In her recent interview with the Daily Record, Scotland’s Finance Secretary talked of women feeling pressured to emulate an aggressive male approach to positions of power.
Kate Forbes spoke of her choice to navigate a problem using rationale and discussion rather than shouting and bulldozing.
Too often women feel in a man’s world that they must behave like a silverback and prove their cohones match any man’s.
Take Priti Patel, a bully who enjoys haranguing and heaping misery upon her own staff as much as on immigrants fleeing war in a dinghy.
The world is currently holding its breath as Putin puffs out his chest and threatens to drag us all into war in Ukraine.
Clinically most narcissists are men, and Putin, he who posed bare-chested on a stallion, is a terrifying example of that particular personality disorder.
It has been said that if women ruled the world there would be no more war, but let’s not forget it was Catherine the Great who plundered and raped Ukraine in the name of Mother Russia.
There have been plenty of wars fought in the names of Queens.
And Margaret Thatcher went to war in the Falklands, for no other reason than a show of strength to save her own political skin.
But a strong leader would have been able to cling to power without expressing her inner sociopath in a bloodbath.
On the whole, male dominance has not served humankind well, leading to abuse to which the #MeToo
movement can testify.
Four mothers, Aileen Campbell, Ruth Davidson, Gail Ross and Jenny Marra, stood down from politics at the last election citing family as their reason.
Davidson described the notion that our parliament is family-friendly as “bulls**t” in the one and only time I will ever agree with her.
The attrition of women in our politics because they choose to be mothers is unhealthy for any democracy.
It is ridiculous that Forbes was the first woman to deliver a budget in a Scottish parliament of 22 years standing. Even then it took the scandal of former finance minister Derek Mackay texting a teenager to thrust Forbes into her position.
There has been wide-scale criticism of Forbes’s budget and its failure to assist the poor.
It is fair to judge her on the choices she makes in a budget but never for her choice to be a mother.
Forbes told me that she did wonder when she announced her pregnancy if she would be deemed not hard-working or committed enough.
Her fears are not without merit, and the scheming will already have begun in Holyrood by those eyeing her post.
But any woman who can deliver a budget on live TV while contemplating how long her cornflakes stay down is as committed as they come.

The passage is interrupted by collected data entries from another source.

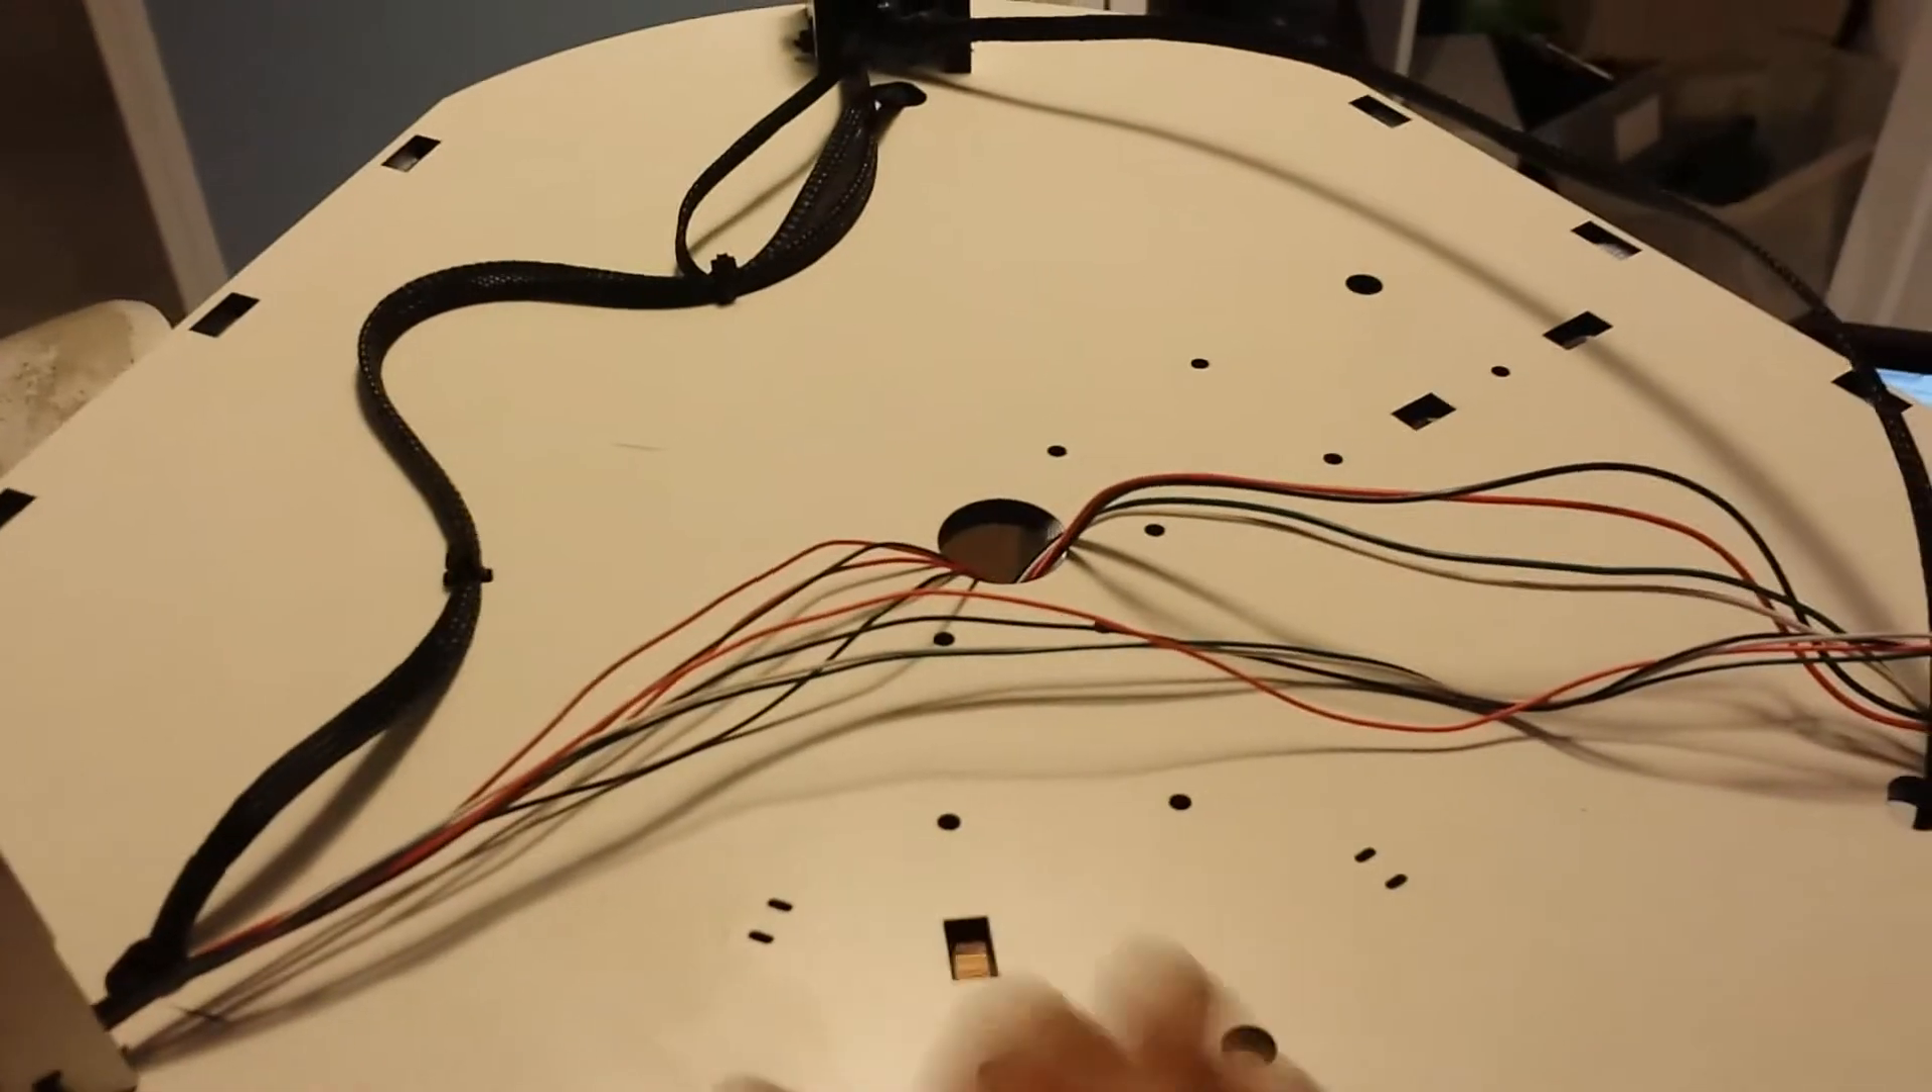So all the wires are routed now. We've got all the wires hanging down.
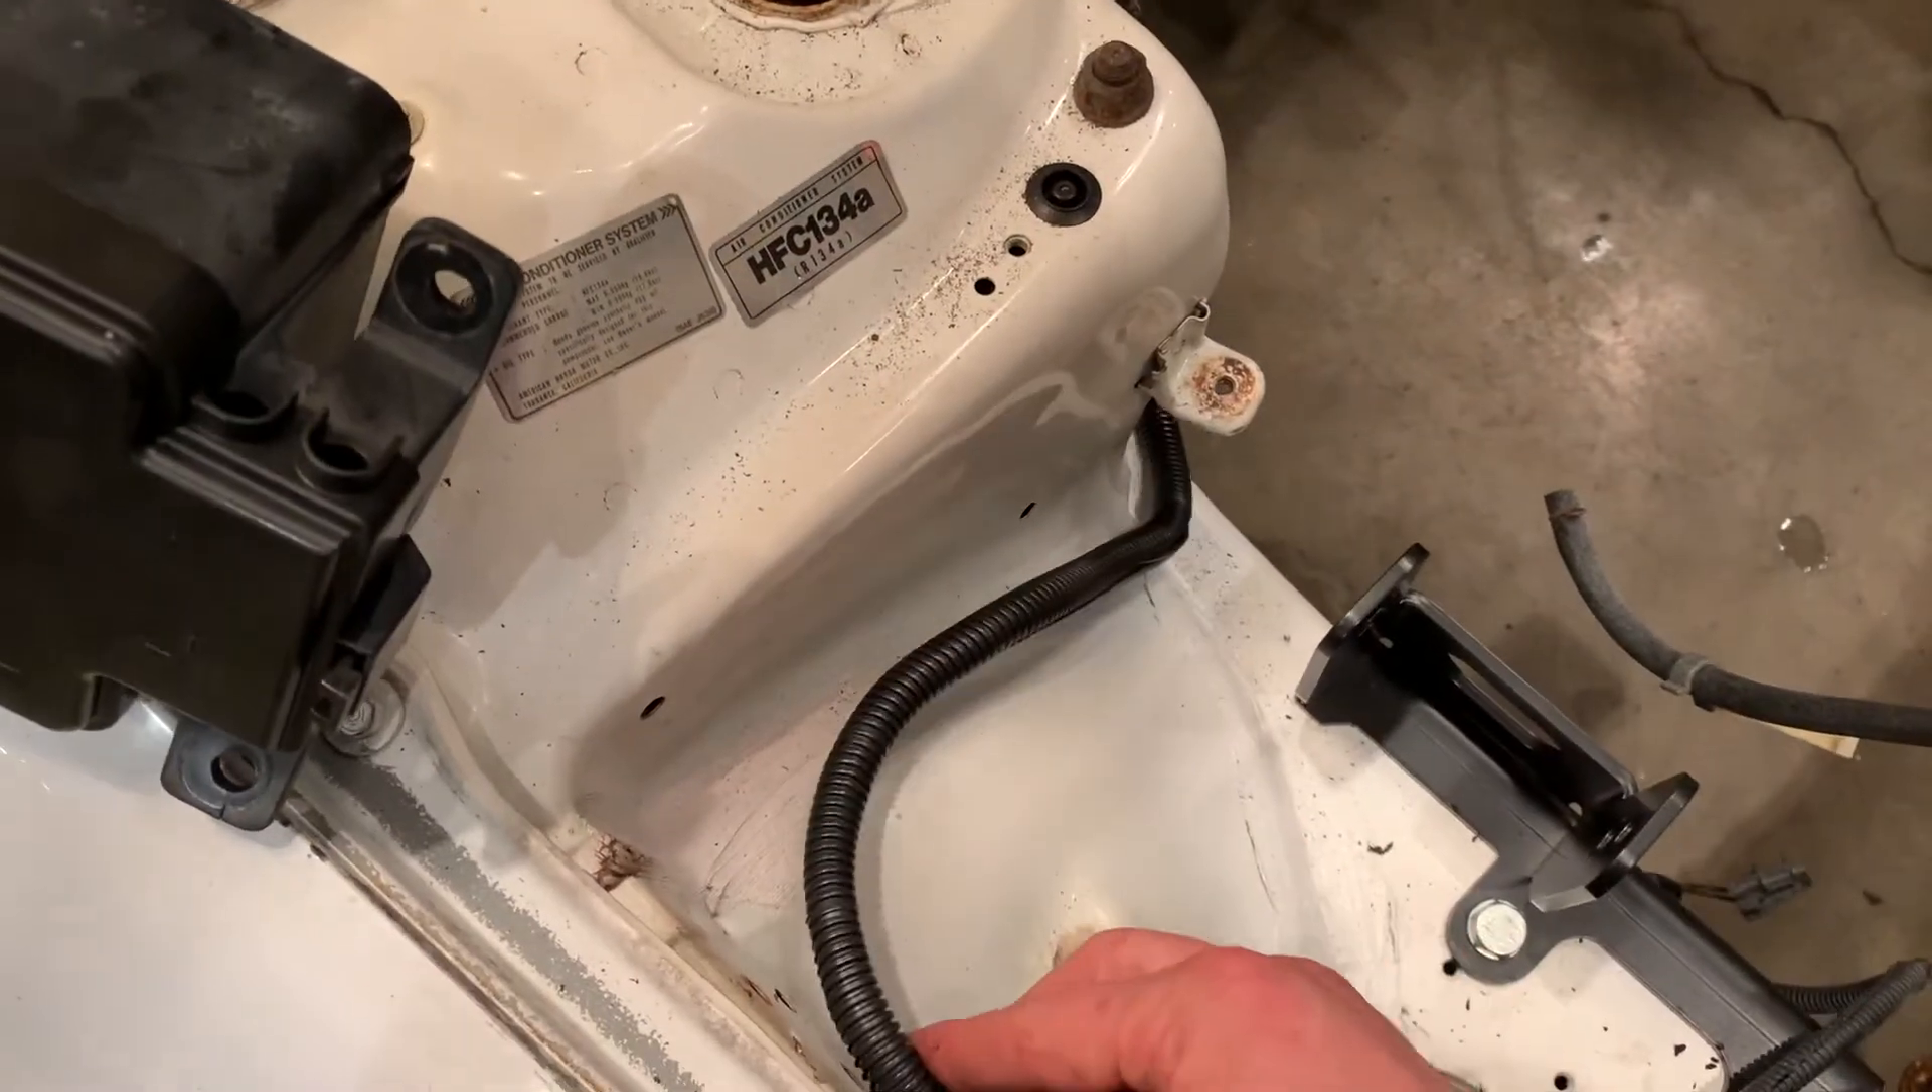I got some tubing on the headlight harness.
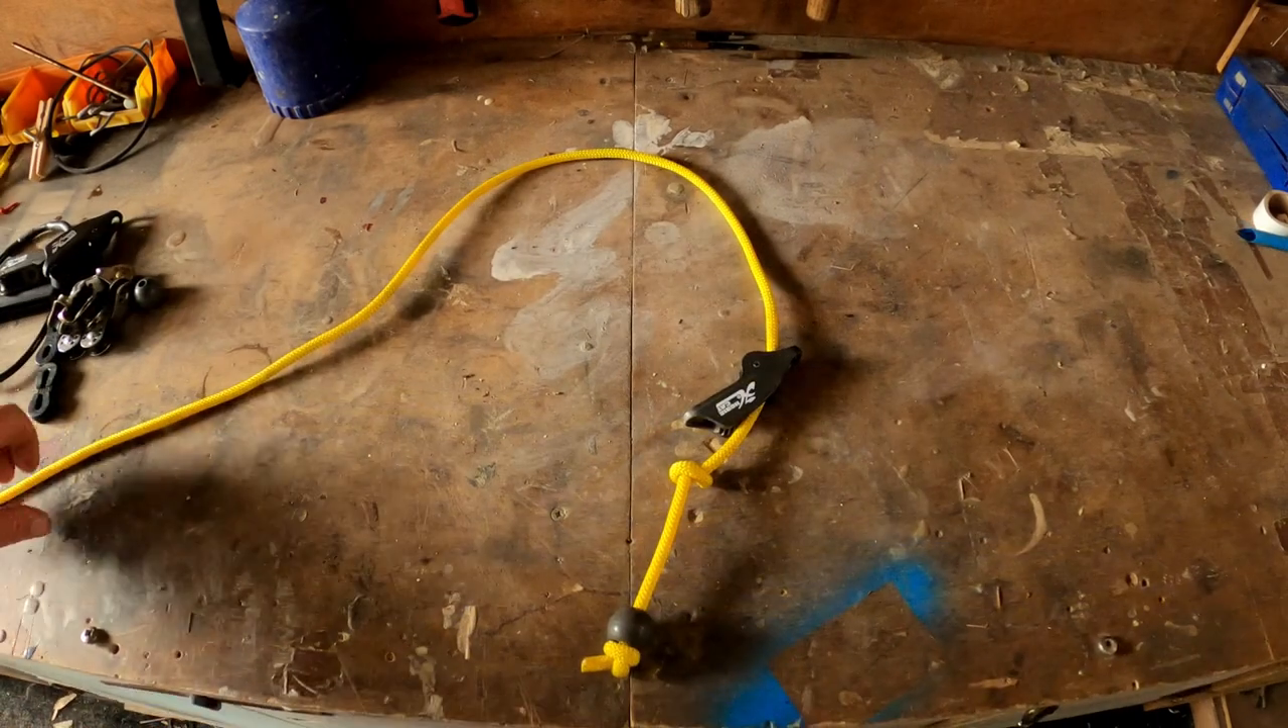The rope is going to go up through the cleat and we'll pull that through so we've gone through the cleat.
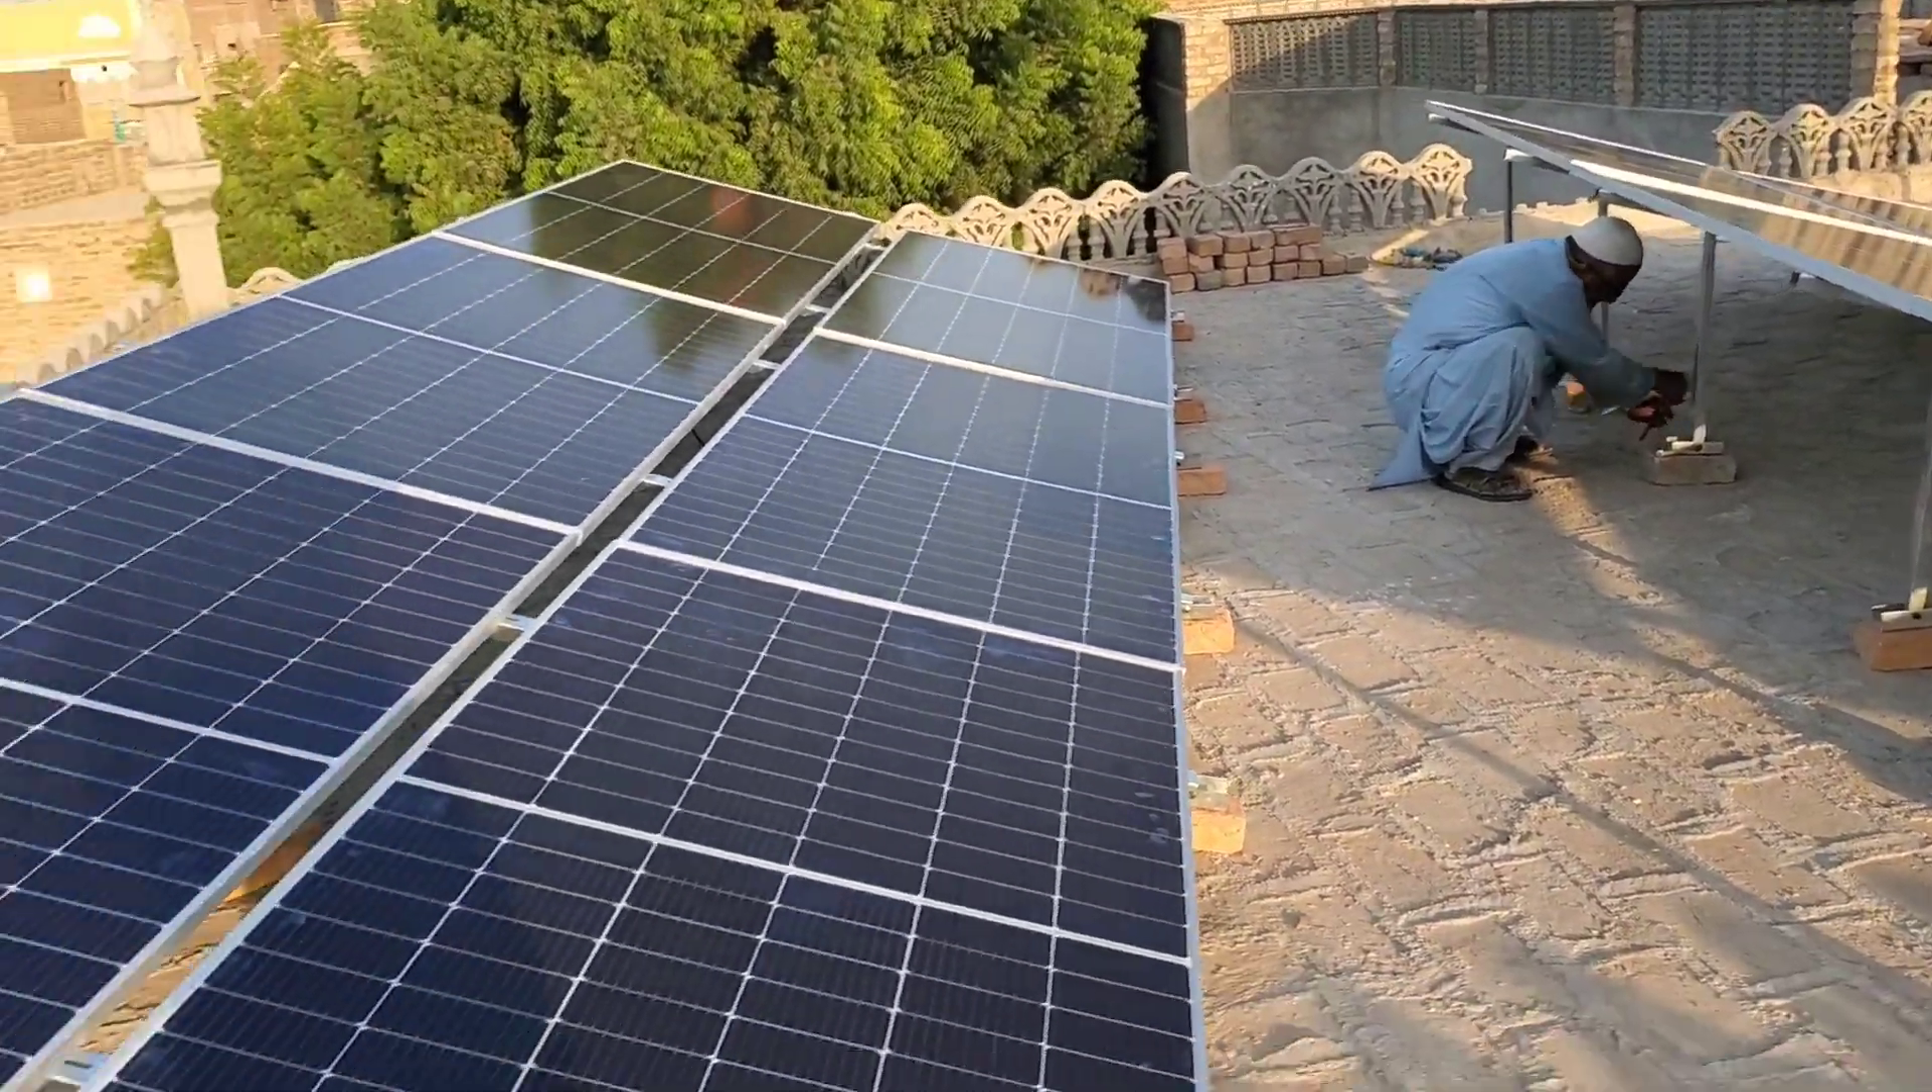اس طرح سے ہم نے یہ پینل لگا چکے ہیں۔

She will also be the first woman to take maternity leave in the cabinet because, simply, babies and careers have been deemed
incompatible in a historically male-dominated politics.
Forbes has been widely tipped as a future first minister and it will be interesting to see if the political commentators change their odds on that one now motherhood is on the horizon.
And when she takes maternity leave, she will be judged if she stays away from the post “too long” – and if she returns “too quickly”, her motherhood credentials will be questioned.
The best any woman can do is say to hell with that and be her authentic self.
The Scottish Parliament needs to drag itself into the modern era and accommodating parenthood or indeed any caring responsibilities should be a priority.
Misogyny is about to become a crime in a Scotland with a parliament which makes it virtually impossible for mothers of young kids to remain in politics.
If this is a country genuinely intent on tackling sexism, tackling gender discrimination in its powerhouse would be a great start.